I’m a born and bred Londoner but I walk like a New Yorker. I lived in NYC for two years. Over there, if you don’t keep up with the stampede, you get trampled on and die! This pace of walking has since become my default, regardless of the walkings purpose. It doesn’t matter if I’m just walking to the supermarket on a leisurely Sunday evening, I will march there as though I have an important meeting to get to and I’m already ten minutes late!
Over the past few weeks, my fast walk has been forced to a halt, as I’ve found myself frequently getting stuck behind some very slow moving elderly people. It’s the strangest thing! It’s been happening multiple times a day and has really gotten my attention. I’ll be walking to the gym* in the morning with a tightly planned schedule to stick to and suddenly, I’m trapped in a narrow construction pathway behind Mrs Shuffle and her zimmer frame! When I first became aware of these now regular interruptions, all my compassion went out the window. I’d get the sensation of a tight red knot in the pit of my stomach, spinning rapidly, growing in size and intensifying in colour. It was rage and it was excruciating. I began experimenting with various breathing exercises to try and calm myself down during these moments. The breathing helped a little but I was still getting a strong sense of urgency and panic running through me whenever I was caught behind a pensioner who was unintentionally holding up my day.

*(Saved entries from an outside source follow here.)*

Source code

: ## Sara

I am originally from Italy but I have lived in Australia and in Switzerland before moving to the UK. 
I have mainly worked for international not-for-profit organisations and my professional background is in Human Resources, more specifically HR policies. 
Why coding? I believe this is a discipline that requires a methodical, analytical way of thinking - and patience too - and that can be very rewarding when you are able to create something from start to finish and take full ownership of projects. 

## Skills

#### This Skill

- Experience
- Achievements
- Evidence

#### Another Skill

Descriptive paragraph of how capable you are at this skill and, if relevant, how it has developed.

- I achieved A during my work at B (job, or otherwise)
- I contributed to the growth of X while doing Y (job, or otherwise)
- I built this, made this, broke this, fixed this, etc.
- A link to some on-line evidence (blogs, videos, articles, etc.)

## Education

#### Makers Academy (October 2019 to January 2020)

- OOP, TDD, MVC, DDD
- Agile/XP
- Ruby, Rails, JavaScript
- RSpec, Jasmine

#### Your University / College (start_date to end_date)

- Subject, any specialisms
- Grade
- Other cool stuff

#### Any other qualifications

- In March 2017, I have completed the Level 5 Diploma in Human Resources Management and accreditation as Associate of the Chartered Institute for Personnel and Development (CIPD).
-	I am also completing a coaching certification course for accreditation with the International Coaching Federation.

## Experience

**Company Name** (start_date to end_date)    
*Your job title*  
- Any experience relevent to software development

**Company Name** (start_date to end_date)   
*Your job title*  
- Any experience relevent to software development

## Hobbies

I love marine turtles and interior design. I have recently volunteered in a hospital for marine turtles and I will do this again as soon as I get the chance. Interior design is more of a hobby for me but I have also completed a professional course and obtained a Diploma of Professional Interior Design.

I believe that our external world is a reflection of our internal world. We are experiencing a mirrored reality, constantly informing us of where our awareness is in every given moment. If this is the case, which for me it absolutely is, then perhaps there is something within myself which is being reflected back to me through these elderly messengers, who have been triggering my struggle with the art of patience. Have these random recurrences actually been disguised opportunities for me to finally learn how to move beyond my impatience and into a more accepting and peaceful place?
It’s day 5 of my cleanse and something profound is happening. Slowly but surely my attention span is growing. My ability to focus is getting stronger and as a result, I am beginning to feel more comfortable in myself and in many areas of my life. That underlying sense of urgency is starting to cool down. This afternoon, I once again found myself caught behind a very slow moving elderly lady. This time, instead of wanting to scream “bitch get out my way!” I simply slowed my pace, willing. I genuinely wanted to offer her my arm so she could have someone to lean on. I wish I had done that in fact. I felt calm and warm towards her. I imaged her family and how they must love her. I thought about the stories she might have to share and the legacy she’ll one day leave behind. There was no hurry, I had all the time in the world. Can this be a result of taking distracting and perhaps destructive apps off my phone?
Another great thing I’ve found on this cleansing journey is how much less energy I spend in the day comparing myself to others. This was a BIG one for me. Mostly prompted by scrolling through Instagram. It is already significantly easier for me to feel genuine gratitude and satisfaction with all that I do have, and all that I am doing in my life right now. My ambition hasn’t changed, I still have desires and goals I am working towards achieving. Yet I no longer have a nagging feeling that others are getting it “right” and I’m not. This is a profound shift and I’m very excited about it!
I’m not suggesting social media is solely responsible for causing me anxiety, impatience and feelings of dissatisfaction. However, I do believe social media has become a breeding ground for unhealthy comparisons, ultimately resulting in negative self-talk. Negative self-talk leads to anger and frustration which make compassion toward others very difficult to access. We can only give that which we give to ourselves. Therefore, the more we decide that our lives are less perfect in comparison to others, the less kind we become towards each other. This is not a world I want to leave for the next generation. Acts of kindness and compassion need to be prioritised and this can only happen once we address how we speak to ourselves. Then we can effectively lead by example and show the next generation/s how to speak kindly to themselves and ultimately, how to treat each other.
*In the spirit of calling my own bullshit, I am fully aware that I mentioned the gym! Forgive me. I’m currently withdrawing from multiple sources of constant validation and mentioning that I go to the gym kind of takes the edge off.